The CEO’s eyes fixed on him. “You all know—or should know—what has been happening these past many months with foreign investments as well as that both the state and the county have decided to cut our subsidies.”

“We discussed that nearly two years ago,” Breathwaite said. “And again last year. It was not seen as a threat.”

The CEO’s gaze was almost casual on Breathwaite’s jowly face. The corners of his mouth drew out into a little smile. “The possibility was clear.”

“Then we
knew
it was coming and—”

“The possibility was clear.”

“But then …” Breathwaite didn’t finish the question Jaeger would himself have liked to ask:
Why did we just let it happen, then?

7. Harald Jaeger

Claus Clausen watched from behind his desk across the corridor as the department heads straggled out of the CEO’s office.
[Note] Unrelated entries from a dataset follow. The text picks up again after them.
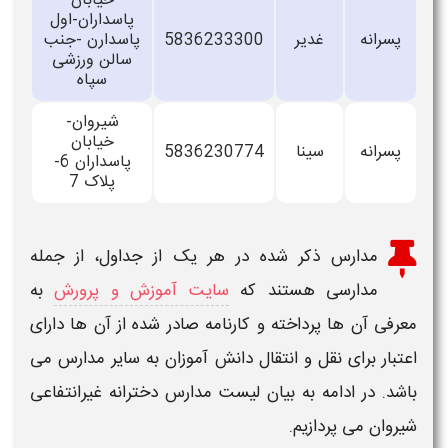
خیابان
پاسداران-اول
پسرانه
غدیر
5836233300
پاسدارن -جنب
سالن ورزشی
سپاه
شیروان-
خیابان
پسرانه
سینا
5836230774
پاسداران 6-
پلاک 7
مدارس ذکر شده در هر یک از جداول، از جمله
مدارسی هستند که
سایت آموزش و پرورش
به
معرفی آن ها پرداخته و کارنامه صادر شده از آن ها دارای
اعتبار برای نقل و انتقال دانش آموزان به سایر مدارس می
باشد. در ادامه به بیان لیست مدارس دخترانه غیرانتفاعی
شیروان
می پردازیم.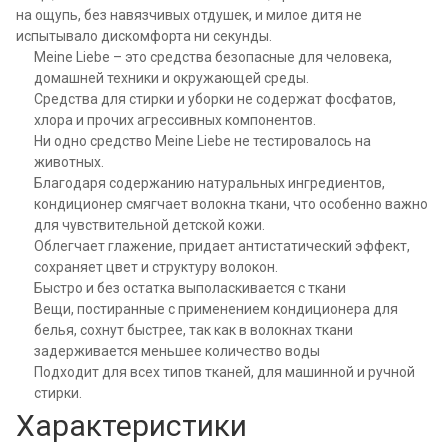
на ощупь, без навязчивых отдушек, и милое дитя не
испытывало дискомфорта ни секунды.
Meine Liebe – это средства безопасные для человека,
домашней техники и окружающей среды.
Средства для стирки и уборки не содержат фосфатов,
хлора и прочих агрессивных компонентов.
Ни одно средство Meine Liebe не тестировалось на
животных.
Благодаря содержанию натуральных ингредиентов,
кондиционер смягчает волокна ткани, что особенно важно
для чувствительной детской кожи.
Облегчает глажение, придает антистатический эффект,
сохраняет цвет и структуру волокон.
Быстро и без остатка выполаскивается с ткани
Вещи, постиранные с применением кондиционера для
белья, сохнут быстрее, так как в волокнах ткани
задерживается меньшее количество воды
Подходит для всех типов тканей, для машинной и ручной
стирки.
Характеристики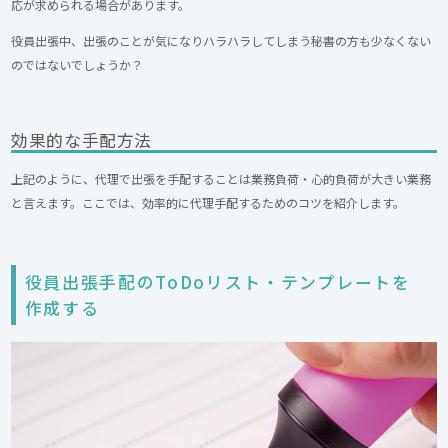
応が求められる場合があります。
役員出張中、出張のことが気になりハラハラしてしまう秘書の方も少なくない
のではないでしょうか？
効果的な手配方法
上記のように、代理で出張を手配することは業務負荷・心的負荷が大きい業務
と言えます。ここでは、効率的に代理手配するためのコツを紹介します。
役員出張手配のToDoリスト・テンプレートを
作成する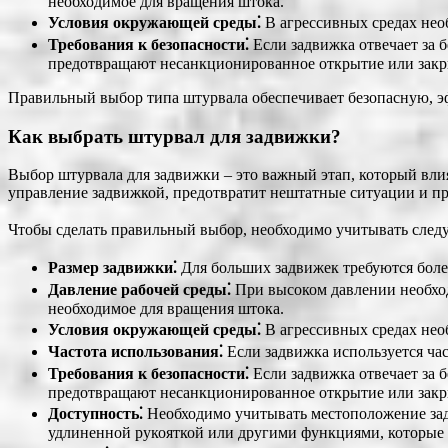
необходимое для вращения штока.
Условия окружающей среды⁚
В агрессивных средах нео
Требования к безопасности⁚
Если задвижка отвечает за 
предотвращают несанкционированное открытие или закр
Правильный выбор типа штурвала обеспечивает безопасную, 
Как выбрать штурвал для задвижки?
Выбор штурвала для задвижки – это важный этап, который вли
управление задвижкой, предотвратит нештатные ситуации и пр
Чтобы сделать правильный выбор, необходимо учитывать сле
Размер задвижки⁚
Для больших задвижек требуются боле
Давление рабочей среды⁚
При высоком давлении необхо
необходимое для вращения штока.
Условия окружающей среды⁚
В агрессивных средах нео
Частота использования⁚
Если задвижка используется ча
Требования к безопасности⁚
Если задвижка отвечает за 
предотвращают несанкционированное открытие или закр
Доступность⁚
Необходимо учитывать местоположение задв
удлиненной рукояткой или другими функциями, которые 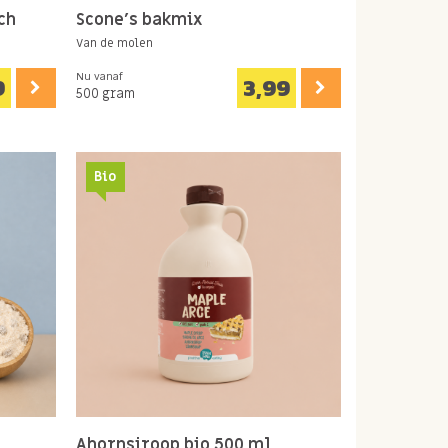
ch
Scone's bakmix
Van de molen
Nu vanaf
9
3,99
500 gram
Bio
Ahornsiroop bio 500 ml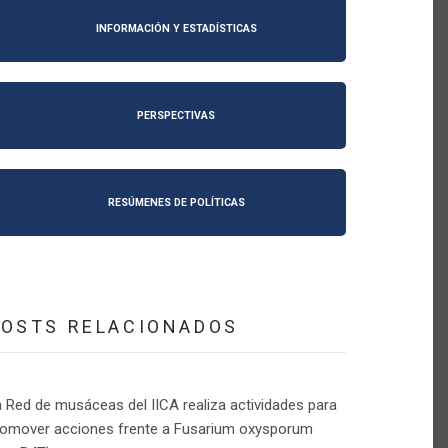
INFORMACIÓN Y ESTADÍSTICAS
PERSPECTIVAS
RESÚMENES DE POLÍTICAS
POSTS RELACIONADOS
 Red de musáceas del IICA realiza actividades para
romover acciones frente a Fusarium oxysporum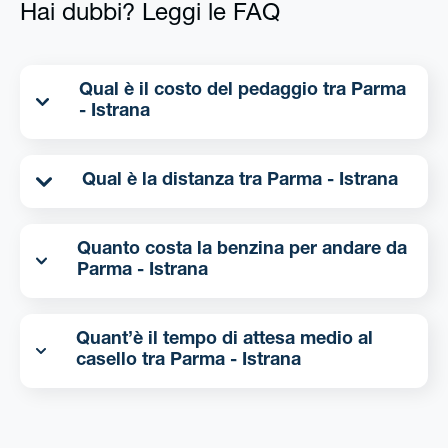
Hai dubbi? Leggi le FAQ
Qual è il costo del pedaggio tra Parma
- Istrana
Qual è la distanza tra Parma - Istrana
Quanto costa la benzina per andare da
Parma - Istrana
Quant’è il tempo di attesa medio al
casello tra Parma - Istrana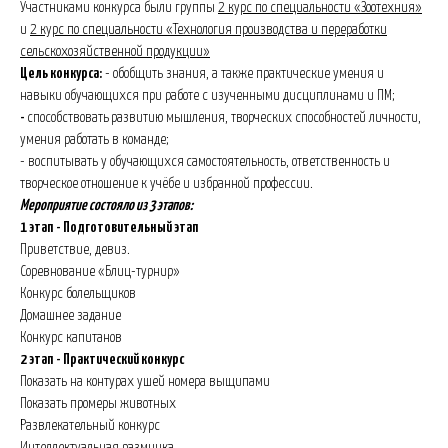
Участниками конкурса были группы
2 курс по специальности «Зоотехния»
и
2 курс по специальности «Технология производства и переработки
сельскохозяйственной продукции»
Цель конкурса:
- обобщить знания, а также практические умения и
навыки обучающихся при работе с изученными дисциплинами и ПМ;
-
способствовать
развитию мышления, творческих способностей личности,
умения работать в команде;
- воспитывать у обучающихся
самостоятельность, ответственность и
творческое отношение к учёбе и избранной профессии.
Мероприятие состояло из 3 этапов:
1 этап - Подготовительный этап
Приветствие, девиз.
Соревнование «Блиц-турнир»
Конкурс болельщиков
Домашнее задание
Конкурс капитанов
2 этап - Практический конкурс
Показать на контурах ушей номера выщипами
Показать промеры животных
Развлекательный конкурс
Интеллектуальная разминка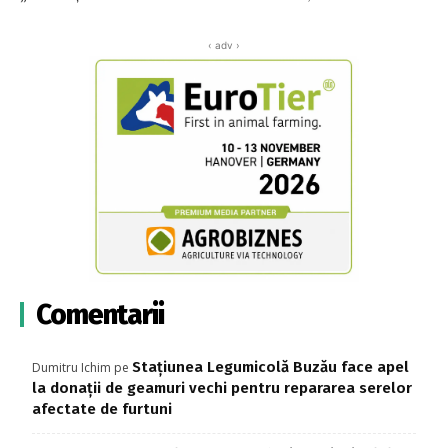
‹ adv ›
Comentarii
Stațiunea Legumicolă Buzău face apel
Dumitru Ichim
pe
la donații de geamuri vechi pentru repararea serelor
afectate de furtuni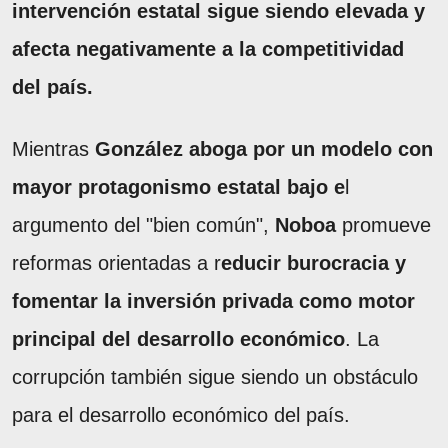
intervención estatal sigue siendo elevada y
afecta negativamente a la competitividad
del país.
Mientras
González aboga por un modelo con
mayor protagonismo estatal bajo e
l
argumento del "bien común",
Noboa
promueve
reformas orientadas a r
educir burocracia y
fomentar la inversión privada como motor
principal del desarrollo económico
. La
corrupción también sigue siendo un obstáculo
para el desarrollo económico del país.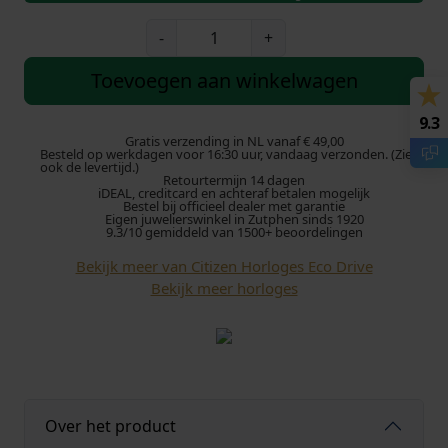
C
-
+
i
t
Toevoegen aan winkelwagen
i
z
9.3
e
Gratis verzending in NL vanaf € 49,00
Besteld op werkdagen voor 16:30 uur, vandaag verzonden. (Zie
n
ook de levertijd.)
Retourtermijn 14 dagen
R
iDEAL, creditcard en achteraf betalen mogelijk
a
Bestel bij officieel dealer met garantie
Eigen juwelierswinkel in Zutphen sinds 1920
d
9.3/10 gemiddeld van 1500+ beoordelingen
i
Bekijk meer van Citizen Horloges Eco Drive
o
Bekijk meer horloges
C
o
n
t
r
o
Over het product
l
l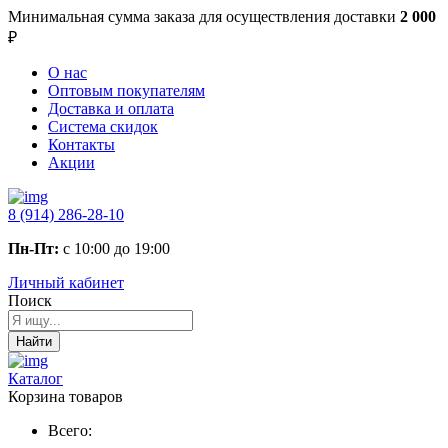
Минимальная сумма заказа
для осуществления доставки
2 000
₽
О нас
Оптовым покупателям
Доставка и оплата
Система скидок
Контакты
Акции
8 (914) 286-28-10
Пн-Пт:
с 10:00 до 19:00
Личный кабинет
Поиск
Найти
Каталог
Корзина товаров
Всего: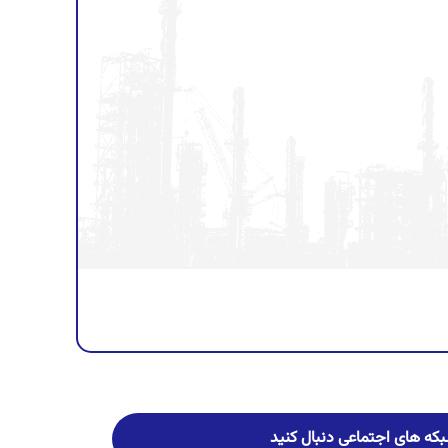
شبکه های اجتماعی دنبال کنید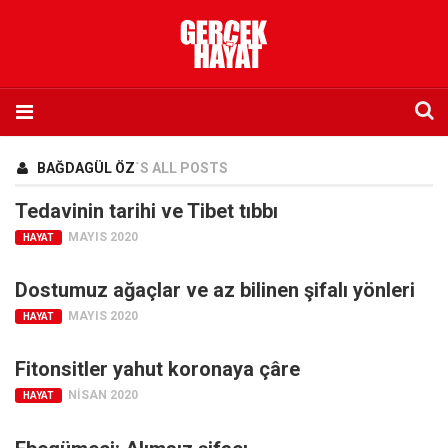
Anasayfa
BAĞDAGÜL ÖZ
`S ALL POSTS
Hakkımızda
Tedavinin tarihi ve Tibet tıbbı
Künye
MAYIS 2020
HAYAT
İletişim
Dostumuz ağaçlar ve az bilinen şifalı yönleri
Abone olmak istiyorum
MAYIS 2020
HAYAT
Satış noktası listesi
Eksik sayıların temini
Fitonsitler yahut koronaya çâre
Sosyal Medya
NISAN 2020
HAYAT
Twitter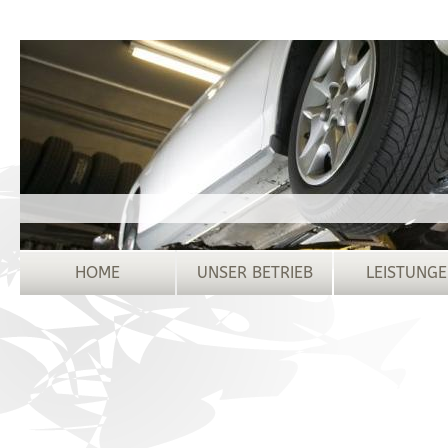
HOME
UNSER BETRIEB
LEISTUNG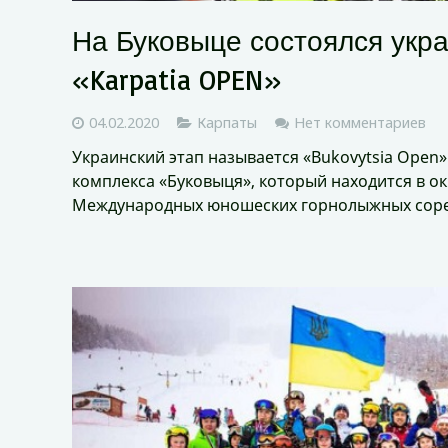
На Буковыце состоялся укр
«Karpatia OPEN»
04.02.2020
Карпаты
Нет комментариев
Украинский этап называется «Bukovytsia Oрen»
комплекса «Буковыця», который находится в ок
Международных юношеских горнолыжных сорев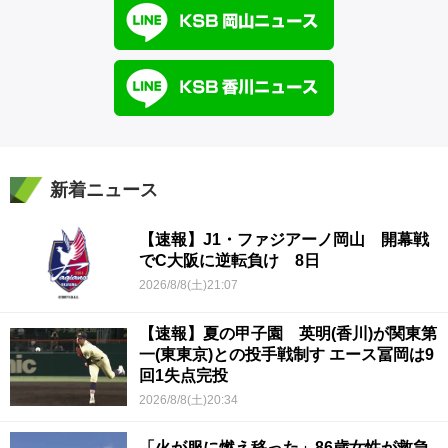
新着ニュース
【速報】J1・ファジアーノ岡山 開幕戦
でC大阪に逆転負け 8日
2026/8/8(土)21:07
【速報】夏の甲子園 英明(香川)が関東第
一(東東京)との投手戦制す エース冨岡は9
回1失点完投
2026/8/8(土)20:34
「火が服に燃え移った」86歳女性が救急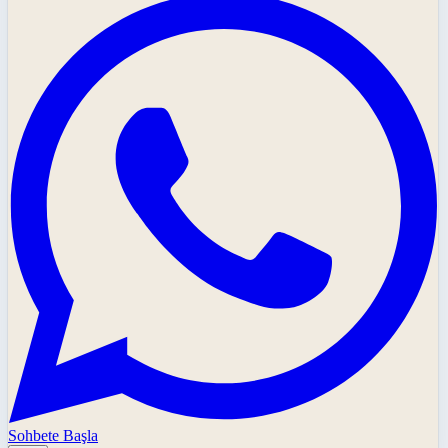
Sohbete Başla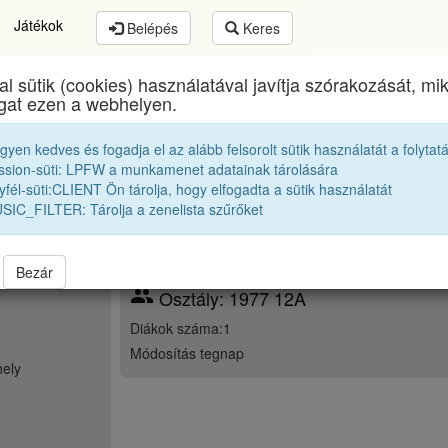
Játékok
Belépés
Keres
al sütik (cookies) használatával javítja szórakozását, m
Bolyai Farkas Elméleti Líceum
egykori diákjai
ogat ezen a webhelyen.
egyen kedves és fogadja el az alább felsorolt sütik használatát a folytat
ssion-süti: LPFW a munkamenet adatainak tárolására
fél-süti:CLIENT Ön tárolja, hogy elfogadta a sütik használatát
SIC_FILTER: Tárolja a zenelista szűrőket
Bezár
group
Osztály: 1977 12A
Diákok száma:1
Módosítás
tegnap
ely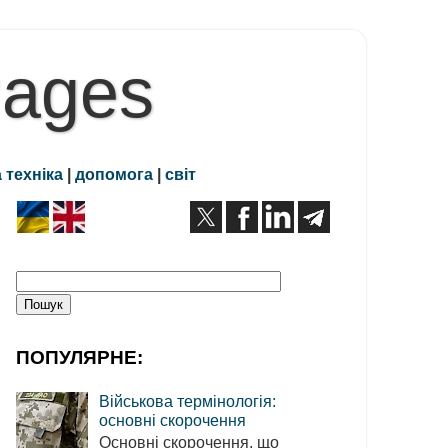
Pages
 техніка
|
допомога
|
світ
ПОПУЛЯРНЕ:
Військова термінологія:
основні скорочення
Основні скорочення, що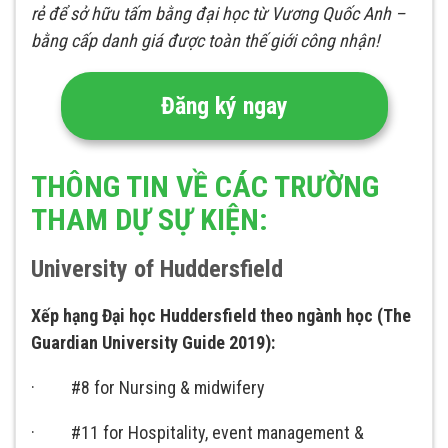
rẻ để sở hữu tấm bằng đại học từ Vương Quốc Anh –
bằng cấp danh giá được toàn thế giới công nhận!
Đăng ký ngay
THÔNG TIN VỀ CÁC TRƯỜNG
THAM DỰ SỰ KIỆN:
University of Huddersfield
Xếp hạng Đại học Huddersfield theo ngành học (The
Guardian University Guide 2019):
· #8 for Nursing & midwifery
· #11 for Hospitality, event management &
Jaeger avoided Clausen’s eyes, hurried through the anteroom where his secretary sat outside his own office.

“Anything of interest …,” she began to ask, peering at him with tense blue eyes from behind the big frames of her blue plastic spectacles.

“Nothing special,” Jaeger said curtly, and closed his door behind him. He could see from her eyes she already knew something, was trying to get more out of him, information, especially gossip, but anything would do, to feed those around her in the lunchroom. Gossip was the currency of importance. Unfair. She had a right to know.